**Problem description**
Copy out the full data exactly as given; pictures should not be included.

** Source material follows **

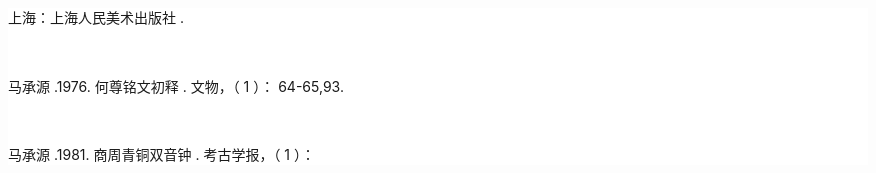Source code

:   <span class="s1">
   上海：上海人民美术出版社
  </span>
  <span class="s2">
   .
  </span>
 </p>
 <p class="p1">
  <span class="s1">
  </span>
  <br/>
 </p>
 <p class="p3">
  <span class="s3">
   马承源
  </span>
  <span class="s1">
   .1976.
  </span>
  <span class="s3">
   何尊铭文初释
  </span>
  <span class="s1">
   .
  </span>
  <span class="s3">
   文物，（
  </span>
  <span class="s1">
   1
  </span>
  <span class="s3">
   ）：
  </span>
  <span class="s1">
   64-65,93.
  </span>
 </p>
 <p class="p1">
  <span class="s1">
  </span>
  <br/>
 </p>
 <p class="p2">
  <span class="s1">
   马承源
  </span>
  <span class="s2">
   .1981.
  </span>
  <span class="s1">
   商周青铜双音钟
  </span>
  <span class="s2">
   .
  </span>
  <span class="s1">
   考古学报，（
  </span>
  <span class="s2">
   1
  </span>
  <span class="s1">
   ）：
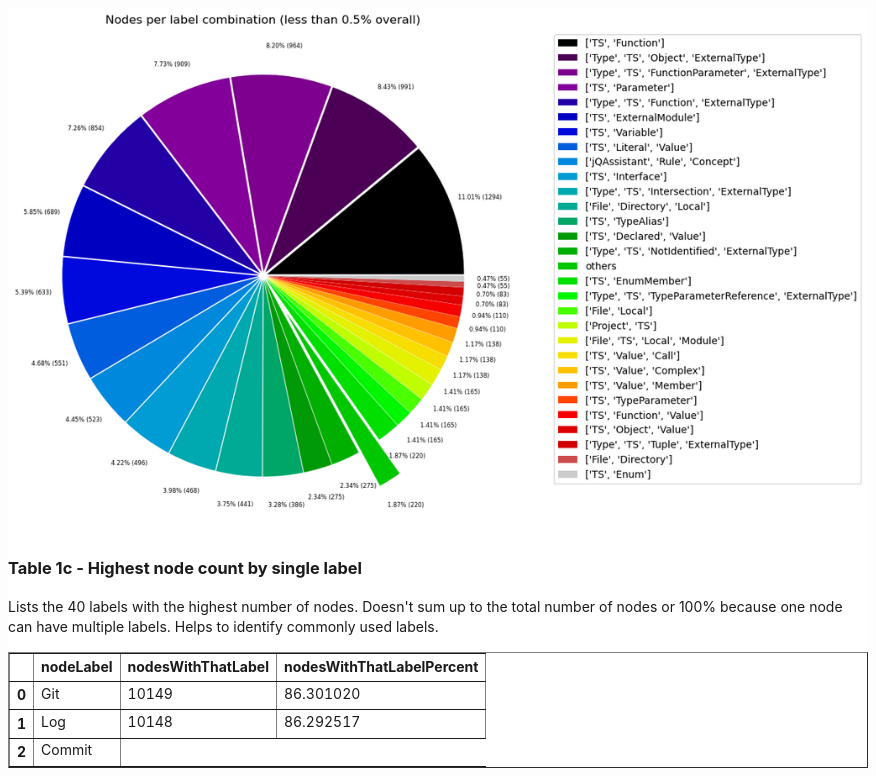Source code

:     
![png](OverviewGeneral_files/OverviewGeneral_17_1.png)
    


### Table 1c - Highest node count by single label

Lists the 40 labels with the highest number of nodes.
Doesn't sum up to the total number of nodes or 100% because one node can have multiple labels.
Helps to identify commonly used labels.




<div>
<table border="1" class="dataframe">
  <thead>
    <tr style="text-align: right;">
      <th></th>
      <th>nodeLabel</th>
      <th>nodesWithThatLabel</th>
      <th>nodesWithThatLabelPercent</th>
    </tr>
  </thead>
  <tbody>
    <tr>
      <th>0</th>
      <td>Git</td>
      <td>10149</td>
      <td>86.301020</td>
    </tr>
    <tr>
      <th>1</th>
      <td>Log</td>
      <td>10148</td>
      <td>86.292517</td>
    </tr>
    <tr>
      <th>2</th>
      <td>Commit</td>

** End of Source material **

**Result of the exercise**
Source code

:   <span class="s1">
   上海：上海人民美术出版社
  </span>
  <span class="s2">
   .
  </span>
 </p>
 <p class="p1">
  <span class="s1">
  </span>
  <br/>
 </p>
 <p class="p3">
  <span class="s3">
   马承源
  </span>
  <span class="s1">
   .1976.
  </span>
  <span class="s3">
   何尊铭文初释
  </span>
  <span class="s1">
   .
  </span>
  <span class="s3">
   文物，（
  </span>
  <span class="s1">
   1
  </span>
  <span class="s3">
   ）：
  </span>
  <span class="s1">
   64-65,93.
  </span>
 </p>
 <p class="p1">
  <span class="s1">
  </span>
  <br/>
 </p>
 <p class="p2">
  <span class="s1">
   马承源
  </span>
  <span class="s2">
   .1981.
  </span>
  <span class="s1">
   商周青铜双音钟
  </span>
  <span class="s2">
   .
  </span>
  <span class="s1">
   考古学报，（
  </span>
  <span class="s2">
   1
  </span>
  <span class="s1">
   ）：
Source code

:     
![png](OverviewGeneral_files/OverviewGeneral_17_1.png)
    


### Table 1c - Highest node count by single label

Lists the 40 labels with the highest number of nodes.
Doesn't sum up to the total number of nodes or 100% because one node can have multiple labels.
Helps to identify commonly used labels.




<div>
<table border="1" class="dataframe">
  <thead>
    <tr style="text-align: right;">
      <th></th>
      <th>nodeLabel</th>
      <th>nodesWithThatLabel</th>
      <th>nodesWithThatLabelPercent</th>
    </tr>
  </thead>
  <tbody>
    <tr>
      <th>0</th>
      <td>Git</td>
      <td>10149</td>
      <td>86.301020</td>
    </tr>
    <tr>
      <th>1</th>
      <td>Log</td>
      <td>10148</td>
      <td>86.292517</td>
    </tr>
    <tr>
      <th>2</th>
      <td>Commit</td>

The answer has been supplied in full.